Ben enerjiye çok inanırım ve altıncı hissim de çok kuvvetlidir. Karşımdaki kişinin nasıl olduğu değil bana verdiği enerji önemli. İlk tanışmada karşımdaki birinin nasıl biri olduğunu, anlaşabileceğim biri olup olmadığını zaten bir bakışta anlayabiliyorum. Fakat burnu havada ve ukala insanlarla asla bir arada kalamam. İnsanlar bazen kendilerini çok önemsiyorlar. Aslında hepimiz aynıyız sadece statüler farklı oluyor o kadar. Bunun biraz farkında olmak lazım.
"Bütün hayatım reyting rekoru kırar"
Hayatının hangi bölümü dizi olsa reyting rekorları kırar?
Bütün hayatım… Herkesin hayatında kendine göre çektiği zorluklar vardır. Ekonomik olarak güçlü bir aileden gelmedim. Ailem bizleri büyütürken çok zorluklar çekti ve ben de bunlara birebir şahit oldum. 13 yaşımda basketbol oynamak için evden çıktım. O gün bugündür yalnız ve ailemden uzak yaşıyorum. Çünkü en büyük hayalim milli basketbolcu olmaktı. Ailem başka bir şehre taşındı ben basketbol oynamak için İstanbul'da kaldım. Sonrasında hayat beni buraya getirdi. 2002 yılında Best Model oldum. İlk başrolümle oyunculuğa başladım. Oyunculuğu çok sevdim. Bunun üzerine oyunculuk eğitimleri aldım. Bu şekilde eğitimlere devam ederken oyunculuk benim sevdam olmaya başladı. Bu süreç içinde hayatımda birçok iniş ve çıkışlarım da oldu. Babamı kaybettim vs. derken bugün buradayım ve olduğum yerden çok mutluyum.
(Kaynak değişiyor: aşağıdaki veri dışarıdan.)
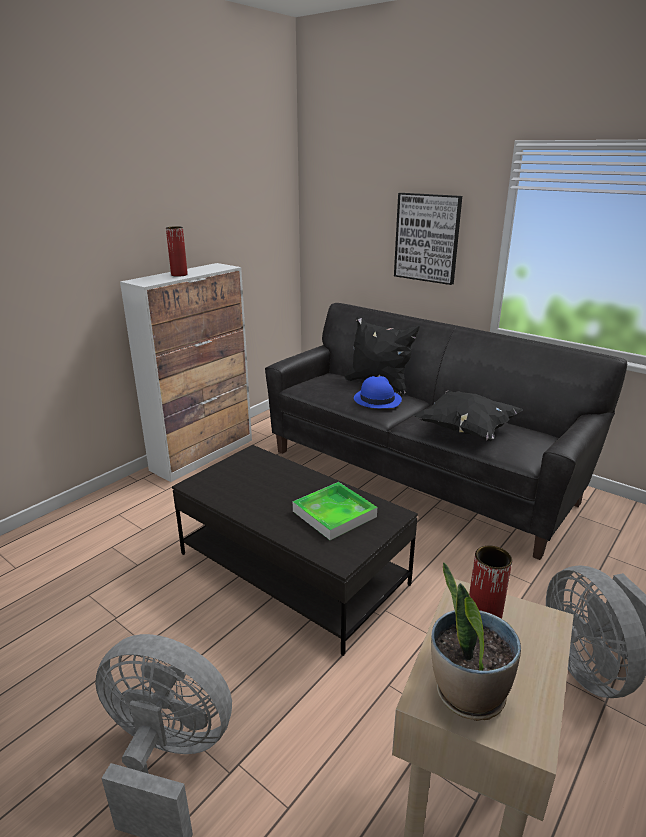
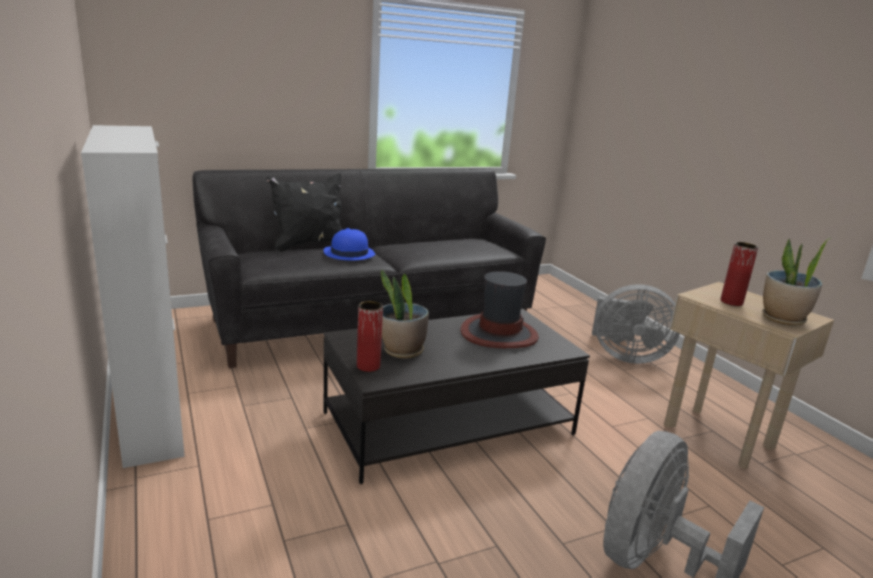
camera: 65 degrees left, 5 degrees down
(179, 275) = (125, 138): red vase -> red vase (368, 366)
(250, 480) = (402, 351): none -> potted plant
(334, 514) = (498, 334): tray -> hat
(427, 238) = (293, 85): picture -> none
(465, 430) = (448, 249): black pillow -> none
Bugüne kadar bütün kararlarımı hep kendim verdim. Kimsenin aklıyla fikriyle hiçbir zaman hareket etmedim. Geldiğim yerden gurur ve mutluluk duyuyorum. Arkaya baktığımda ya da birine sorduğunuzda kimse hakkımda kolay kolay bir şey söyleyemez.
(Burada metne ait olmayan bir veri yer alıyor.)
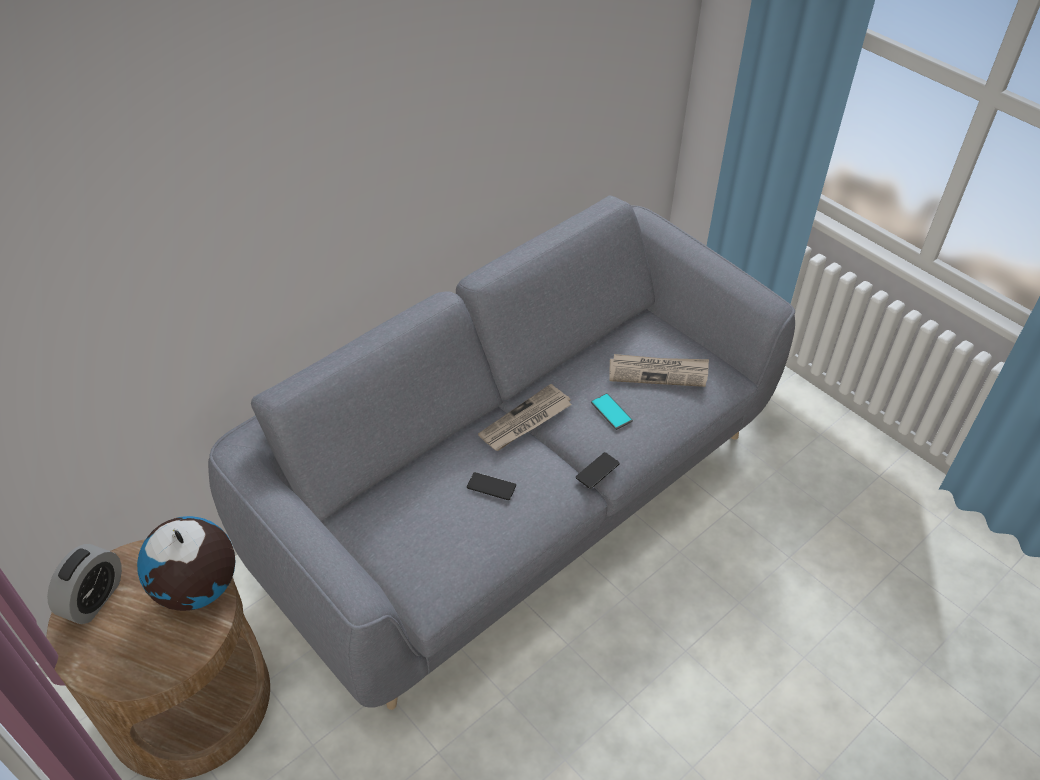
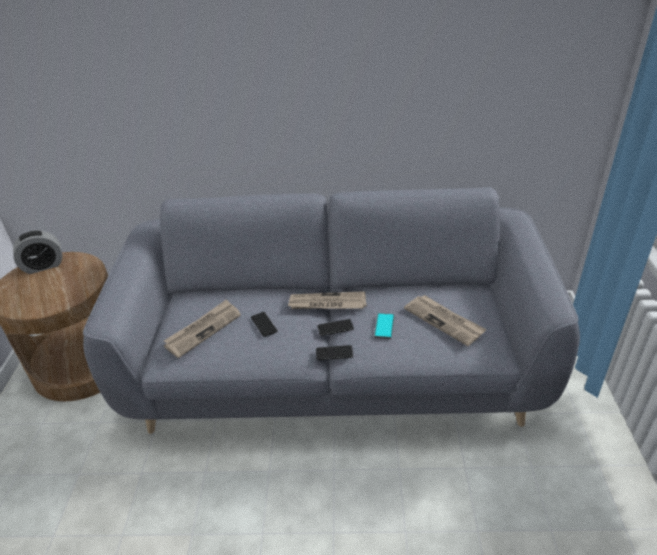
camera: 45 degrees right, 10 degrees down
(197, 588) = (79, 285): globe -> none
(432, 536) = (203, 329): none -> newspaper
(567, 443) = (335, 328): none -> phone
"Oyuncu kendi fiyatı kendi belirler"
Bir süredir oyuncuların aldığı yüksek ücretler tartışılıyor. Sen bu konuda ne düşünüyorsun?
Belli kişilerin oyuncunun fiyatını şekillendirmesi doğru bir şey değil. Oyuncu kendi fiyatını kendi belirler. Bunu karşı taraf kabul eder ya da etmez. Fakat şöyle düşünürsek, normal bir vatandaşın aldığı rakamlarla bu kıyaslanırsa tabii ki arada çok büyük uçurum var. Fakat oyunculuk biraz psikoloji işi. Karakterin inandırıcılığı için oyuncunun kimi zaman kendi ruh sağlığıyla oynaması gerekebiliyor. Oyunculuk kolay bir şey değil. Hatta bir araştırmaya göre dünyadaki en stresli üç meslekten biri. Çünkü sürekli bir belirsizlik içerisindesiniz.
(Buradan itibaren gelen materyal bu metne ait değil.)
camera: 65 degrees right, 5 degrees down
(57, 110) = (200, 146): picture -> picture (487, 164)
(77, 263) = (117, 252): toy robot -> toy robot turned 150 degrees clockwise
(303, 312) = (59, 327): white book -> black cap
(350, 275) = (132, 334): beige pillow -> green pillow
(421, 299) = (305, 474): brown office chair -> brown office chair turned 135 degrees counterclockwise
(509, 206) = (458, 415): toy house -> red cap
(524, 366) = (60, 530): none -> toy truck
En mutlu olduğun dönem hangisi?
30'dan sonrası diyebilirim ama aslında ondan önce de mutluydum. Bu durum aslında mutluluğa nasıl baktığınıza bağlı. Mutluluğu her yerde bulabilirsiniz. Ama benim kendimi en iyi hissettiğim dönem 30'la 40 yaş arası dönemim. Yani tam şu an…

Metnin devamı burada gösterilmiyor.